In Chile, the disease is associated with death and the doctor with the avoidance of it. With the scientific advances of modernity, the doctor becomes a counselor and an expert in improving and correcting the body, which leads people to begin to have confidence in the medical diagnosis. According to Flores-Guerrero (2004), this trust began in the 19th century at the same time that the first mental health institutions in Chile were created.
With advances and confidence in medicine, the concepts of health and disease began to distance themselves from philosophy and religion. Health began to be associated with medicine and medicine with the postponement of death (Flores-Guerrero 2004), so that health means moving away from death, it is not having a medical diagnosis that brings you closer to death.
The advance in medicine with the increase to access it has managed to postpone death, giving people control over it to the point that it has become a concept of illness that is associated with bad practices in everyday life. According to Flores-Guerrero (2004:27), “it is always a surprise, an accident, and as such it becomes a clandestine fact that must be disguised, hidden and quickly overcome, so that it appears as a failure of the technique or model of modern man who can do everything” if they do not control their own illness.
In this way, disease that is a concept associated with death, is linked to bad practices in everyday life. According to the bad practice that is carried out, a certain disease will be developed. For example, according to Susan Sontag (1996), there is a social metaphor that cancer is caused by repressed emotions, especially rage (which, if not expressed, would manifest itself in a tumor of a malignant nature). Thus, the social representation of cancer would be linked to a daily bad practice that manifests one’s capacity to manage rage, referring to one’s faculty.

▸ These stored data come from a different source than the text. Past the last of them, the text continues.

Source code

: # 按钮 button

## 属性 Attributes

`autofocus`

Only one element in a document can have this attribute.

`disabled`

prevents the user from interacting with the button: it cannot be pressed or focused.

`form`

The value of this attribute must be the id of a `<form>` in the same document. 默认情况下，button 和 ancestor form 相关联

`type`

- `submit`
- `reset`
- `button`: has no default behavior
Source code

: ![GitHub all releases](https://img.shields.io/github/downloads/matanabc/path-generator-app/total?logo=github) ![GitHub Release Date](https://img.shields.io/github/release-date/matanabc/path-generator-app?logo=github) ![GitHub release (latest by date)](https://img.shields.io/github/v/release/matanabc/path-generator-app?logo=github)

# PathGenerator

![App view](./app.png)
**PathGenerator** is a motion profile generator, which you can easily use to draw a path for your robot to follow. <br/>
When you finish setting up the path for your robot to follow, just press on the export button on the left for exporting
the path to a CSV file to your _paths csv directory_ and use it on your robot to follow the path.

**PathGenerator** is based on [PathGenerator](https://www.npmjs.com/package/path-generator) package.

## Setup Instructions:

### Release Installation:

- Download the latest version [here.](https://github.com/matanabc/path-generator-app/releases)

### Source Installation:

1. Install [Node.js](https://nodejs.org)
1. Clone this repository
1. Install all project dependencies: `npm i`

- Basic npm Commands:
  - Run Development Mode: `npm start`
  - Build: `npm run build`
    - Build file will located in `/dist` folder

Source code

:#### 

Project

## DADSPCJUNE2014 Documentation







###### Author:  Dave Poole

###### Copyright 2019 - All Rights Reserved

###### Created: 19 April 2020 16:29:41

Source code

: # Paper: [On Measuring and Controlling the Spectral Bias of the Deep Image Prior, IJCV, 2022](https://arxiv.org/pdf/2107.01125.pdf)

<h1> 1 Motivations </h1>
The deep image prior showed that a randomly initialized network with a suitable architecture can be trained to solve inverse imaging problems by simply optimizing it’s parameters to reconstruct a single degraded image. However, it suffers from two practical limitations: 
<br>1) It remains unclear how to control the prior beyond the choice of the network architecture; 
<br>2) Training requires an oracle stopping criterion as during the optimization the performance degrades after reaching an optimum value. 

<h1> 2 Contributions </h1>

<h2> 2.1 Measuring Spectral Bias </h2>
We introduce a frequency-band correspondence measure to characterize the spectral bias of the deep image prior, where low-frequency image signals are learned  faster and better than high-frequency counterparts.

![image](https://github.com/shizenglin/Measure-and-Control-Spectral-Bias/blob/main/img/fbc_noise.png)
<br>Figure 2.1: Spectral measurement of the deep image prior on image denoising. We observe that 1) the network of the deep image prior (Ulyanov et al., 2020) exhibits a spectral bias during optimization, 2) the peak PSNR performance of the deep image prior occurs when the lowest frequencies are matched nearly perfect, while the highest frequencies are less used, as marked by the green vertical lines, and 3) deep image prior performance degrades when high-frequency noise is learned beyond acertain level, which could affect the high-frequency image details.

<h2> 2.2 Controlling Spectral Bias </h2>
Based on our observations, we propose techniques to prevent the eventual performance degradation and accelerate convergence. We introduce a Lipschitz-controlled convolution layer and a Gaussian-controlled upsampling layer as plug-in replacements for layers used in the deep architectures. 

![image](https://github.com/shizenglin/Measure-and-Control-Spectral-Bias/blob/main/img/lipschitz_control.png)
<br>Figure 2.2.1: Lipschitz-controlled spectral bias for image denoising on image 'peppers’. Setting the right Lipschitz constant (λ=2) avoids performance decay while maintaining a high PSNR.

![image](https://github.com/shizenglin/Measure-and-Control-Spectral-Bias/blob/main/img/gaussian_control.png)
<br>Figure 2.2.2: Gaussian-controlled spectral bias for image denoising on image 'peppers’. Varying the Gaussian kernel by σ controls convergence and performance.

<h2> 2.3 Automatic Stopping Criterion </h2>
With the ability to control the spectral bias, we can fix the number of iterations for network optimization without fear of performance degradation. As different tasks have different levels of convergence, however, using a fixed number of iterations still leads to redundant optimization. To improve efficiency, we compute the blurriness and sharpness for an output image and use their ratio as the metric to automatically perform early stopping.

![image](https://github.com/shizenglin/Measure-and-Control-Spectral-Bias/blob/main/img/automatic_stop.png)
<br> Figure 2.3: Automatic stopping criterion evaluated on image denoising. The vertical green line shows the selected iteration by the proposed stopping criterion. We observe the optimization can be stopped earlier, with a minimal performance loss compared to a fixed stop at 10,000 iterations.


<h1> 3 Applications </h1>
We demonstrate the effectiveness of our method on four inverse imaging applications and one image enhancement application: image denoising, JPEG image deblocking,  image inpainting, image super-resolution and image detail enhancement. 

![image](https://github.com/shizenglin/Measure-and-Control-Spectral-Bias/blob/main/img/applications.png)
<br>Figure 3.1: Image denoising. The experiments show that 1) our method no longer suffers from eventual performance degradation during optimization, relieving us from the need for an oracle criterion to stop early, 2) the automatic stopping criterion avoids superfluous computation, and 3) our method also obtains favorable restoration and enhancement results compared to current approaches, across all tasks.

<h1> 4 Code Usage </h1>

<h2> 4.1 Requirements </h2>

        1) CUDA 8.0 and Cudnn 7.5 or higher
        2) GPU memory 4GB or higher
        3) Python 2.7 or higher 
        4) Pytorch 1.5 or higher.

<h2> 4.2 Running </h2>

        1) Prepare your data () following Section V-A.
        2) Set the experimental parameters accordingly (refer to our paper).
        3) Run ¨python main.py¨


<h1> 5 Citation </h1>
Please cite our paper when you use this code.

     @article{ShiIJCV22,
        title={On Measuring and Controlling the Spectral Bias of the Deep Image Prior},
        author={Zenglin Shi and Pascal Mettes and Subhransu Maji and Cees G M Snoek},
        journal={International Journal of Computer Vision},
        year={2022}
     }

Just as there are social representations for cancer and for other physical illnesses, mental illnesses also began to have social representations. A study developed in 2005 made by the Chilean author Cristiân Massad indicates that patients diagnosed with different psychiatric disorders feel excluded and stigmatized in society. According to Massad (2005), in Chile stereotypes are formed in which it is considered that any person who has a mental illness and who has been admitted to a psychiatric institution ‘must be someone who hears voices’ or also someone ‘aggressive’. In Massad’s work, many people interviewed said they were not aggressive or heard voices, however, they felt how other people treated them as if they had this symptomatology.
In the same way, in a later work on social representations and schizophrenia, Ricardo Fuentealba (2013) highlights that the patients with the diagnosis of schizophrenia in his study also had to deal with the same stereotype and that this is due to the lack of information and, even to the misinformation often circulated in the mass media. In addition, within the families of people with schizophrenia, there have been negative social representations of the disease, which makes the occurrence of the mental illness in the family to be something extremely traumatic.